## About this exercise
Scan the records for the string "lists"; copy each line where it occurs.

## Saved entries
╔══

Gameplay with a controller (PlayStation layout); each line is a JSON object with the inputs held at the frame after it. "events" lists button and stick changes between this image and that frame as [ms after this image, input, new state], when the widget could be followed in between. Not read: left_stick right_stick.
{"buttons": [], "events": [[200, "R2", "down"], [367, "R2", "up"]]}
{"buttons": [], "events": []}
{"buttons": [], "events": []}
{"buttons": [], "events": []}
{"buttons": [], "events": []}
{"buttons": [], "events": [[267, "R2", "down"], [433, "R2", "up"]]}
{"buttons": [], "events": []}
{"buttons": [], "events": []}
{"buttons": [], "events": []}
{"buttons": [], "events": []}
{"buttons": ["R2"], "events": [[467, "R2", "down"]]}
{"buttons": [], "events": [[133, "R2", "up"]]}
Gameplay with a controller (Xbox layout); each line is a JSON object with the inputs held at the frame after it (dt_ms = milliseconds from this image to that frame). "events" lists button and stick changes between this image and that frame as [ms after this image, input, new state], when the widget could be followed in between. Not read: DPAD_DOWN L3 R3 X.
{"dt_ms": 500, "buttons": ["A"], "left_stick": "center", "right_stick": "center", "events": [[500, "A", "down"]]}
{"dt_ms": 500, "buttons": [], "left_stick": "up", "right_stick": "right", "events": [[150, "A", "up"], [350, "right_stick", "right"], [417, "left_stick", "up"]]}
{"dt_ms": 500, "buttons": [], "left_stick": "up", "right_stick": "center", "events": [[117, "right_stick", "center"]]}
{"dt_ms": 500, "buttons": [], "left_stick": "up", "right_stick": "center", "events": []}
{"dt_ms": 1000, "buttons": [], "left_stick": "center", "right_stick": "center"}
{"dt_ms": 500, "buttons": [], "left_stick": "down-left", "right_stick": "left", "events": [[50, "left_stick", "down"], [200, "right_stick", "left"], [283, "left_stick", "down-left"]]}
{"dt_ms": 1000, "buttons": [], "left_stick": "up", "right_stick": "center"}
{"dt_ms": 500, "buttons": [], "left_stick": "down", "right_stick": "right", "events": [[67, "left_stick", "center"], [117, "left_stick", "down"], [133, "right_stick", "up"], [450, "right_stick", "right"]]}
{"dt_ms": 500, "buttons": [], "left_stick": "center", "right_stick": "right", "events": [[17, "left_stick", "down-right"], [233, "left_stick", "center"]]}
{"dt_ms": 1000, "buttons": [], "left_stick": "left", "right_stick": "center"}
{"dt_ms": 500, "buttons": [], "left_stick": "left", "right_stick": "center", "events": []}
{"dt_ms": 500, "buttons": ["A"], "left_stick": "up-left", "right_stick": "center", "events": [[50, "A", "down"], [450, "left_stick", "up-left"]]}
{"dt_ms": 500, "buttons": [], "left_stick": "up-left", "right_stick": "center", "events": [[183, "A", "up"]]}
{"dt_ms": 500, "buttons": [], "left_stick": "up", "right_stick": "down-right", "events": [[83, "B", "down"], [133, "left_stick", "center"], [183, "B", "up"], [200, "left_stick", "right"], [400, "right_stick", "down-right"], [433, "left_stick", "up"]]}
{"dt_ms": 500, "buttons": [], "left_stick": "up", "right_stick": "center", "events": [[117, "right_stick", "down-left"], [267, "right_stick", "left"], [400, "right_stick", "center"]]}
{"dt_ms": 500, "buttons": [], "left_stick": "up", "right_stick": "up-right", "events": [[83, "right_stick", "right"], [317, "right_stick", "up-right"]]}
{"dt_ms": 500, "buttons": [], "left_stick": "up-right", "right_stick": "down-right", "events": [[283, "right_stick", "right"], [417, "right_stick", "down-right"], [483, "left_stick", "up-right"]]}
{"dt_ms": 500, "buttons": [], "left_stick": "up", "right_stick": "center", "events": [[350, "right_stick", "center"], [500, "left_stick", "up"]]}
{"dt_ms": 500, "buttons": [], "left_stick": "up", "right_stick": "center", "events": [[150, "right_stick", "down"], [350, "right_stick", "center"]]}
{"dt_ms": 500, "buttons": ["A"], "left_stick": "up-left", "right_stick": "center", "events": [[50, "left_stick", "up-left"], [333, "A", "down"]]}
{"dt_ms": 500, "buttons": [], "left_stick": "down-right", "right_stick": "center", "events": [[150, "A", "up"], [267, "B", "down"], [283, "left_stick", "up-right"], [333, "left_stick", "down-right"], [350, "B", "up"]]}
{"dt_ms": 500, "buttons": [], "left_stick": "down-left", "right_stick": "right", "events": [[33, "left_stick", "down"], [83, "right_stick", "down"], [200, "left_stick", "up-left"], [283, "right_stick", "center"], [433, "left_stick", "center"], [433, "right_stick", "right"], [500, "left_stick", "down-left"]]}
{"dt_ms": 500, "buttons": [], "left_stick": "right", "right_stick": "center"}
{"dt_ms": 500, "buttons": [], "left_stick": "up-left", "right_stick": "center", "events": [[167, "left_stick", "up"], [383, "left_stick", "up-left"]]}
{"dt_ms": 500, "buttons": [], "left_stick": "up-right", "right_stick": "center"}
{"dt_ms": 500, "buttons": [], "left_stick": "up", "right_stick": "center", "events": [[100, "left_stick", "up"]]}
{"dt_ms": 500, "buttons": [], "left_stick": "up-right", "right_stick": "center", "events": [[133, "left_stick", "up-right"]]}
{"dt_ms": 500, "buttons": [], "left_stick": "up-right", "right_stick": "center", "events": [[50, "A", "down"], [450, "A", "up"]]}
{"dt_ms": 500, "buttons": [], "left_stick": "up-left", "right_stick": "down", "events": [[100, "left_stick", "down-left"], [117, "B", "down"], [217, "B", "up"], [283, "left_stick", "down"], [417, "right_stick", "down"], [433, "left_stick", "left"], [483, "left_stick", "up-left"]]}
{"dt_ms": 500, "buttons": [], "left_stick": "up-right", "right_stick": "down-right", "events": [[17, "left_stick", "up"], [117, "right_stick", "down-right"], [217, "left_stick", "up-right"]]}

╚══

## Output below
Gameplay with a controller (PlayStation layout); each line is a JSON object with the inputs held at the frame after it. "events" lists button and stick changes between this image and that frame as [ms after this image, input, new state], when the widget could be followed in between. Not read: left_stick right_stick.
Gameplay with a controller (Xbox layout); each line is a JSON object with the inputs held at the frame after it (dt_ms = milliseconds from this image to that frame). "events" lists button and stick changes between this image and that frame as [ms after this image, input, new state], when the widget could be followed in between. Not read: DPAD_DOWN L3 R3 X.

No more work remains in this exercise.